When a given quadratic equation can be factored, there are 2
best solving methods to choose:
a. The "factoring ac method" (You Tube) that determines
the values of the constants m, n, p, and q of the 2 above mentioned
binomials in x.
b. The Diagonal Sum Method (Amazon ebook 2010) that
directly obtains the 2 real roots without factoring. It is also
considered as "The c/a method", or the shortcut of the factoring
method. See the article titled" Solving quadratic equations by the
Diagonal Sum Method" on this website.
4. Quadratic equations that have 2 roots in the form of 2
complex numbers.
When the Discriminant D = b^2 - 4ac < 0, there are 2 roots in
the form of 2 complex numbers.
5. Some special forms of quadratic equations:
- quadratic equations with parameters: x^2 + mx - 7 + 0 (m is a
parameter)
- bi-quadratic equations: x^4 - 5x^2 + 4 = 0
- equations with rational expression: (ax + b)/(cx + d) = (ex +
f)
- equations with radical expressions.

###### Asked in Algebra

### How does factoring help solve quadratic equations?

Well, that's one method to solve the quadratic equation.
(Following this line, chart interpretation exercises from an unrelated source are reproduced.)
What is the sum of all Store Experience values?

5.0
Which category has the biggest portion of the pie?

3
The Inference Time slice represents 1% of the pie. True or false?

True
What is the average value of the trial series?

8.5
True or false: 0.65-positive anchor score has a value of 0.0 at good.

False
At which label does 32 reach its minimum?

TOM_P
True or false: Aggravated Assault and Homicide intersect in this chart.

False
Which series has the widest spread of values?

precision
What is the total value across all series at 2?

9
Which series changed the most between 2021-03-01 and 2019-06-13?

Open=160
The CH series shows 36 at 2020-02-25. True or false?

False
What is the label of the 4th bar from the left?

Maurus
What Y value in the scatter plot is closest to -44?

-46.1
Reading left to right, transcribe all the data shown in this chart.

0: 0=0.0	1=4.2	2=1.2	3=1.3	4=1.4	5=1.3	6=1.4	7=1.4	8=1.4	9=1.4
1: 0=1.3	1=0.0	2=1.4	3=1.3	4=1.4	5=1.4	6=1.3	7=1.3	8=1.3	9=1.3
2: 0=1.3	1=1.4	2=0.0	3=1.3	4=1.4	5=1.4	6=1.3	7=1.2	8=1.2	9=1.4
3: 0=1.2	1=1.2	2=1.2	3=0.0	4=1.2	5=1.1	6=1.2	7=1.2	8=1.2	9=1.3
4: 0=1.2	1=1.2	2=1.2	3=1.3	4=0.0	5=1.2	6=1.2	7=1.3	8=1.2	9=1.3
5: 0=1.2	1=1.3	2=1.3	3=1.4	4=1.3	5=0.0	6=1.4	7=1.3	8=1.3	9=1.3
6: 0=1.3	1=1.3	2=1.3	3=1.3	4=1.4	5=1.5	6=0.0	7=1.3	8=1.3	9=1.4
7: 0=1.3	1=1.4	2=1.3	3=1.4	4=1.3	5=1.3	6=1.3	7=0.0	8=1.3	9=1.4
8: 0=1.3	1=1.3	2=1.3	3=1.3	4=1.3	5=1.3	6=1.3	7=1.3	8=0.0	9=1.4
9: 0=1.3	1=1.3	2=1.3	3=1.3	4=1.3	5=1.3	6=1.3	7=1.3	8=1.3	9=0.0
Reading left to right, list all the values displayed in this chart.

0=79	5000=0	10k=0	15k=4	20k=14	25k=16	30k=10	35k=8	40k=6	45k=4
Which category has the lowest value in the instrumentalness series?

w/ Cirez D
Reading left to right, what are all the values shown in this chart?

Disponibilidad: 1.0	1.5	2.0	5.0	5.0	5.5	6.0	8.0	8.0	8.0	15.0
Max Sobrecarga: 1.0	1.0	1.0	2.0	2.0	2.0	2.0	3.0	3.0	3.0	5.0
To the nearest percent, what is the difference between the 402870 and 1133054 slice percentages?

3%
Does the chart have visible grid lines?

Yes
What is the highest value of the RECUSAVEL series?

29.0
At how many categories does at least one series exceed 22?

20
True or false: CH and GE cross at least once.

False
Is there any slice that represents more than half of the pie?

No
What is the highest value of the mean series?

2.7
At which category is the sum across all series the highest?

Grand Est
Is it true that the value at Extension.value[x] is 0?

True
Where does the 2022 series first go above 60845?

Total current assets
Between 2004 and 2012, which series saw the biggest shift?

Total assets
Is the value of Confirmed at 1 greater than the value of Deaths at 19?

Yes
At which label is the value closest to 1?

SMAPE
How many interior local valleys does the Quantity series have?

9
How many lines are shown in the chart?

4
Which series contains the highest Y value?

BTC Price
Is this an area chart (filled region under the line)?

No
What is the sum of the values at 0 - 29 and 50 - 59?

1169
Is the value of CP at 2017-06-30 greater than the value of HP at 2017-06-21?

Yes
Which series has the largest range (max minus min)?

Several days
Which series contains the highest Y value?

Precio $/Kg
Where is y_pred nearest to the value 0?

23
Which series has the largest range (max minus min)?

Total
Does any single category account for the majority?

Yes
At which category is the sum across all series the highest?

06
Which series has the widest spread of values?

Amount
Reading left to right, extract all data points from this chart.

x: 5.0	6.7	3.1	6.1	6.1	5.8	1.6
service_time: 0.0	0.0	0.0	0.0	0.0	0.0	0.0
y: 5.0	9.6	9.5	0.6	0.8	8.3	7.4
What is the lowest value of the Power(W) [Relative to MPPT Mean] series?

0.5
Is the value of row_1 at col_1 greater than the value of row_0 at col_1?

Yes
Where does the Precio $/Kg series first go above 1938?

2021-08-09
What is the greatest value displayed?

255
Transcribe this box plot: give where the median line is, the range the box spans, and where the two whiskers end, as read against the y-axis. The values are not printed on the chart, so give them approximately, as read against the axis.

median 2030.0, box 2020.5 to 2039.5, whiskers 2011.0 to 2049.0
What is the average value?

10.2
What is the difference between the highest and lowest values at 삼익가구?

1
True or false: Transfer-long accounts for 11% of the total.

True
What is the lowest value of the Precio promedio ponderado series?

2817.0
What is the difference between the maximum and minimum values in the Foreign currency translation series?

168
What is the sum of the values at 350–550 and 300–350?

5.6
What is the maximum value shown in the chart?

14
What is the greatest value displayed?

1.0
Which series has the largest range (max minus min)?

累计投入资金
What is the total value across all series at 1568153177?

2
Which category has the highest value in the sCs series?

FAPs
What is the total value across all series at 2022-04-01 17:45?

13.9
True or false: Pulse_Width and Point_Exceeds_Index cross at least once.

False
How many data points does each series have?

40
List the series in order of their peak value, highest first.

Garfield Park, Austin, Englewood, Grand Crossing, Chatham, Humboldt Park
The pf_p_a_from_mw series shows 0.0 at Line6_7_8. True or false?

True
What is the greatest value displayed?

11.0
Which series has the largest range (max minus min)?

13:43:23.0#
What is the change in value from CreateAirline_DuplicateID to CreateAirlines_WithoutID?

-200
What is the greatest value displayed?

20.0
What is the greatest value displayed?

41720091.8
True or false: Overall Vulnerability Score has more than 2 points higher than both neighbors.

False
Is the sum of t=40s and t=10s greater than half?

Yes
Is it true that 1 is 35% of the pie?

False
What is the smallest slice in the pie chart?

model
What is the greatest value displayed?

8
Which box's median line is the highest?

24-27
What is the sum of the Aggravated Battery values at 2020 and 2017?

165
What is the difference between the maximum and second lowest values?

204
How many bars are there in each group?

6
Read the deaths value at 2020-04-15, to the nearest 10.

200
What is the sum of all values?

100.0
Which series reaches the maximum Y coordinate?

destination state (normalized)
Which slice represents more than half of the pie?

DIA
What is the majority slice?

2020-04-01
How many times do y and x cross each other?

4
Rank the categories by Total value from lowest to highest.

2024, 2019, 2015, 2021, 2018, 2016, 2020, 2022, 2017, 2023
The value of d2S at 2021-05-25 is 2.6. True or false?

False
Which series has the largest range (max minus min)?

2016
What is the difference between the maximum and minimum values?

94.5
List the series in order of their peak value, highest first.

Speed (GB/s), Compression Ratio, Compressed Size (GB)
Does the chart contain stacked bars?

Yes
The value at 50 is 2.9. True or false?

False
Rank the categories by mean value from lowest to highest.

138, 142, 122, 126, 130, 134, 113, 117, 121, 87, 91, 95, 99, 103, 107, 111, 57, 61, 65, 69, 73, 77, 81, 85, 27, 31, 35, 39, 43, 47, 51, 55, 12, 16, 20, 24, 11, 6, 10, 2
Here is
an example (using the symbol "^" for power): solve x^2 - 5x + 6 =
0
Step 1: Convert the equation to a form in which the right side
is equal to zero. (Already done in this example.)
Step 2: Factor the left side. In this case, (x - 3) (x - 2) =
0
Step 3: Use the fact that if a product is zero, at least one of
its factors must be zero. This lets you convert the equation to two
equations;
x - 3 = 0 OR x - 2 = 0
Step 4: Solve each of the two equations.